• **TEXTAUSZUG**
—————
Kultur: Die Welt ist ein Kugelbrunnen Zum 75. des Bildhauers

Joachim Schmettau.

Hanfkordeln statt Schlangen winden sich um das moderne Medusenhaupt. „Annette“ heißt der matt patinierte Bronzekopf, dem Joachim Schmettau eine Kopfbedeckung zwischen antikisierendem Helm und modischem Ornament aufgesetzt hat. Das ist im Entstehungsjahr 2009 nicht gerade Avantgarde, zeugt jedoch von einer gewissen Konsequenz. Denn seiner Lust am Kontrast ist Schmettau seit nunmehr vier Jahrzehnten treu. Ebenso dem realistischen Menschenbildnis. Das reichert der 1937 in Bad Doberan geborene und in Berlin aufgewachsene Bildhauer früh mit kurios erzählerischen Accessoires an. Mit Brillen samt Gläsern aus Gips, Zigaretten aus Marmor oder der bronzenen Schiebermütze, die aus dem proletarisch anmutenden Kopf mit Mütze“ von 1964 wächst.

Da hat Schmettau das Studium bei Ludwig G. Schrieber seit vier Jahren abgeschlossen, alles deutet auf eine vielversprechende Karriere hin. Preise und Stipendien hagelt es im Folgejahrzehnt, und seine figürliche Bildhauerei – als Gegenentwurf zur vorherrschenden Abstraktion – findet Anerkennung in nationalen und internationalen Ausstellungen. 1971 folgt die Professur an der Vorläuferin der heutigen Universität der Künste. Auch ihr bleibt Schmettau treu, bis 2002.
—————
• **DATENSÄTZE**
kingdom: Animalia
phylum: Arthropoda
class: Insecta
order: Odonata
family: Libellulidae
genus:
—————
• **ZU ERLEDIGENDE AUFGABEN**
a – Erläutern Sie in ein bis drei Sätzen, weshalb der Bronzekopf „Annette“ laut Textauszug von einer gewissen Konsequenz zeugt, obwohl er 2009 nicht gerade Avantgarde ist.
b – Geben Sie aus dem Textauszug alles ab „Da hat Schmettau“ bis einschließlich „treu, bis 2002.“ wortgetreu wieder.
Für die Bearbeitung sind die Datensätze ohne Belang.

• **ERGEBNISSE DER ÜBUNG**
a – Der Bronzekopf zeugt von Konsequenz, weil Schmettau seiner Lust am Kontrast seit nunmehr vier Jahrzehnten treu ist. Ebenso bleibt er dem realistischen Menschenbildnis treu.

b –
Da hat Schmettau das Studium bei Ludwig G. Schrieber seit vier Jahren abgeschlossen, alles deutet auf eine vielversprechende Karriere hin. Preise und Stipendien hagelt es im Folgejahrzehnt, und seine figürliche Bildhauerei – als Gegenentwurf zur vorherrschenden Abstraktion – findet Anerkennung in nationalen und internationalen Ausstellungen. 1971 folgt die Professur an der Vorläuferin der heutigen Universität der Künste. Auch ihr bleibt Schmettau treu, bis 2002.